:: EXERCISE INSTRUCTIONS ::
For every record below, repeat the text exactly and pass over any image.

PROVIDED RECORDS Block Start

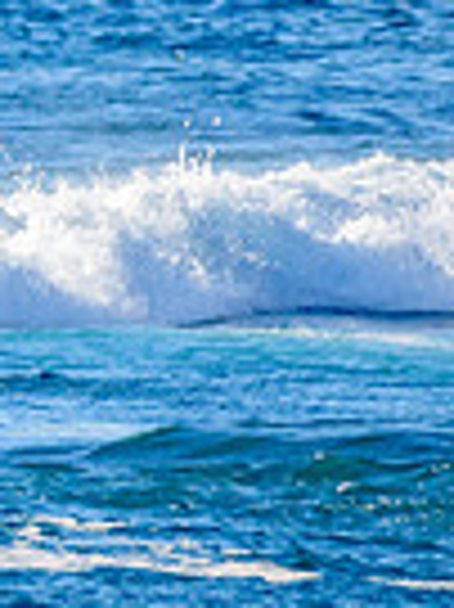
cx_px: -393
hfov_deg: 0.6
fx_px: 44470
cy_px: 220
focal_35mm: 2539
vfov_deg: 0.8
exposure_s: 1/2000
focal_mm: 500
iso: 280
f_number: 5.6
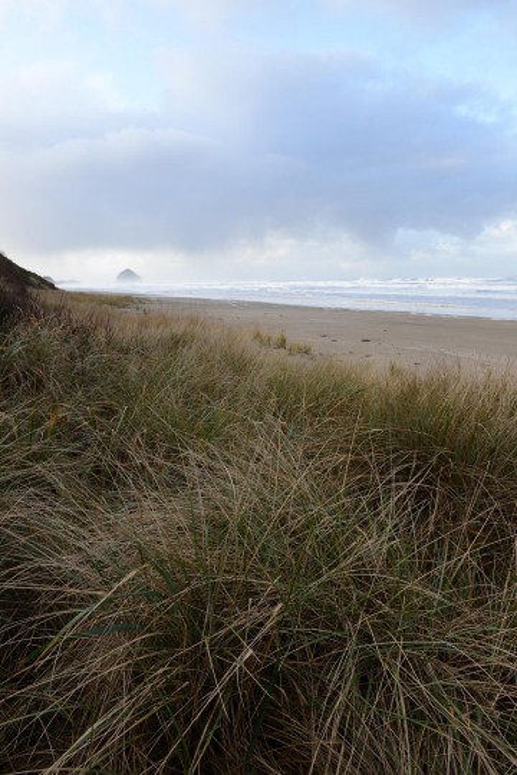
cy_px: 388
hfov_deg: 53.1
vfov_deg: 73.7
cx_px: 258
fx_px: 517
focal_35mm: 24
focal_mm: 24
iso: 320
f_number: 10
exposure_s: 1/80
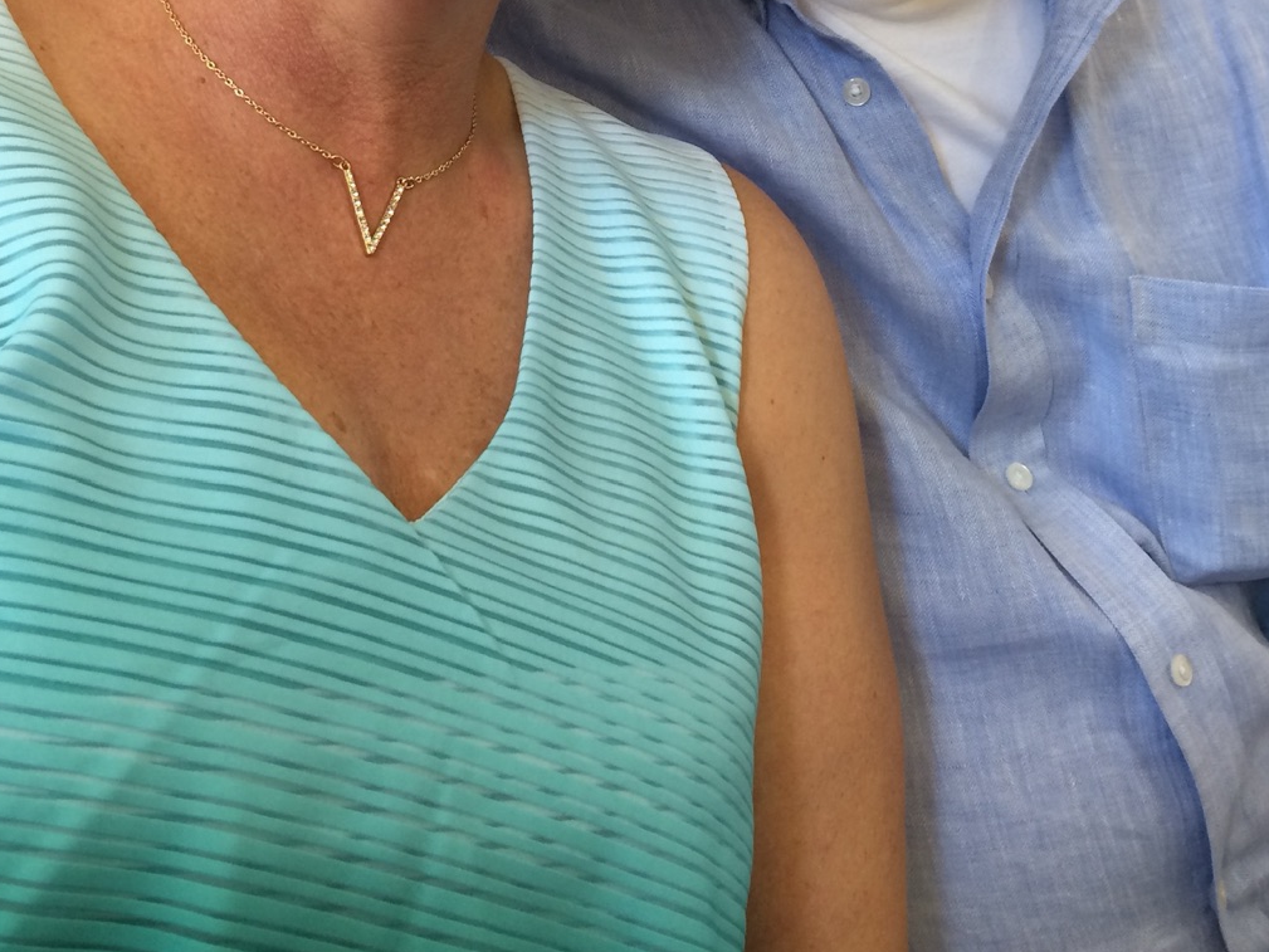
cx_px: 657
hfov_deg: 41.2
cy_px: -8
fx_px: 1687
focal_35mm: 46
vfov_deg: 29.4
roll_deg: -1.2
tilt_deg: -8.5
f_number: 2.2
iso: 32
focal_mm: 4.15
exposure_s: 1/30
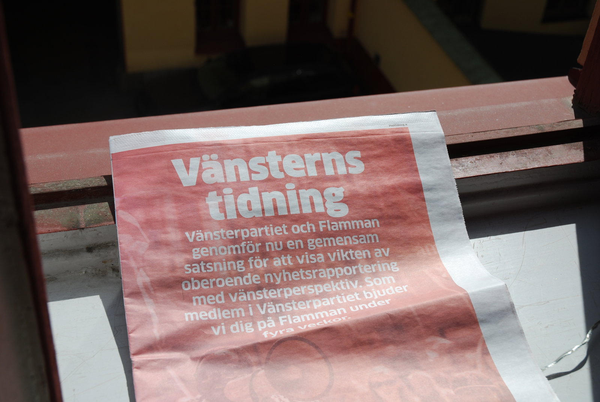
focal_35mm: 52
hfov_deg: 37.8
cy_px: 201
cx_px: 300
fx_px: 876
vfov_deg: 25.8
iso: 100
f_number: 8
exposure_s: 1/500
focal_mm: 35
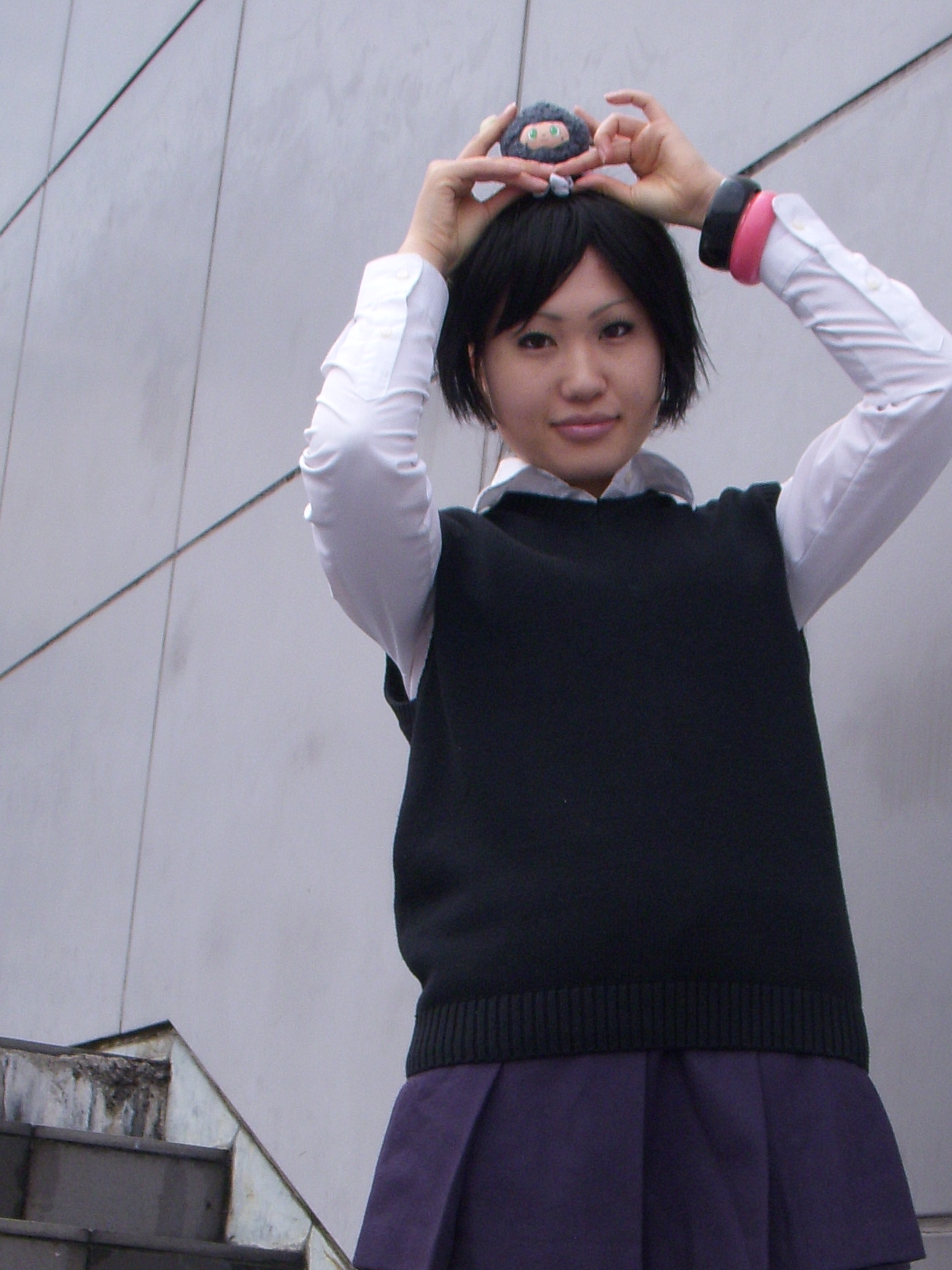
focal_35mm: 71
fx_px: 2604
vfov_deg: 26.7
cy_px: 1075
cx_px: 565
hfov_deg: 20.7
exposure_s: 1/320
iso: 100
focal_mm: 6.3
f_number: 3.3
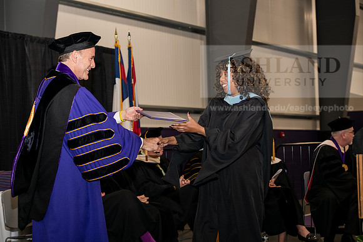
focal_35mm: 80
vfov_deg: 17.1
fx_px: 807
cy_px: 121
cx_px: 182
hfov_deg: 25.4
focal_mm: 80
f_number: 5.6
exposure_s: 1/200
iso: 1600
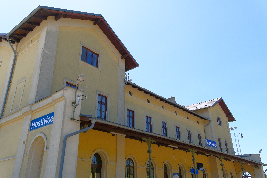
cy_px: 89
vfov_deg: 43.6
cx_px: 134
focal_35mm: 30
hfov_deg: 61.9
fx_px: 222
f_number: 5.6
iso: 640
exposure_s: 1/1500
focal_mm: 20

PROVIDED RECORDS Block End

:: WRITTEN RESPONSE ::
cx_px: -393
hfov_deg: 0.6
fx_px: 44470
cy_px: 220
focal_35mm: 2539
vfov_deg: 0.8
exposure_s: 1/2000
focal_mm: 500
iso: 280
f_number: 5.6
cy_px: 388
hfov_deg: 53.1
vfov_deg: 73.7
cx_px: 258
fx_px: 517
focal_35mm: 24
focal_mm: 24
iso: 320
f_number: 10
exposure_s: 1/80
cx_px: 657
hfov_deg: 41.2
cy_px: -8
fx_px: 1687
focal_35mm: 46
vfov_deg: 29.4
roll_deg: -1.2
tilt_deg: -8.5
f_number: 2.2
iso: 32
focal_mm: 4.15
exposure_s: 1/30
focal_35mm: 52
hfov_deg: 37.8
cy_px: 201
cx_px: 300
fx_px: 876
vfov_deg: 25.8
iso: 100
f_number: 8
exposure_s: 1/500
focal_mm: 35
focal_35mm: 71
fx_px: 2604
vfov_deg: 26.7
cy_px: 1075
cx_px: 565
hfov_deg: 20.7
exposure_s: 1/320
iso: 100
focal_mm: 6.3
f_number: 3.3
focal_35mm: 80
vfov_deg: 17.1
fx_px: 807
cy_px: 121
cx_px: 182
hfov_deg: 25.4
focal_mm: 80
f_number: 5.6
exposure_s: 1/200
iso: 1600
cy_px: 89
vfov_deg: 43.6
cx_px: 134
focal_35mm: 30
hfov_deg: 61.9
fx_px: 222
f_number: 5.6
iso: 640
exposure_s: 1/1500
focal_mm: 20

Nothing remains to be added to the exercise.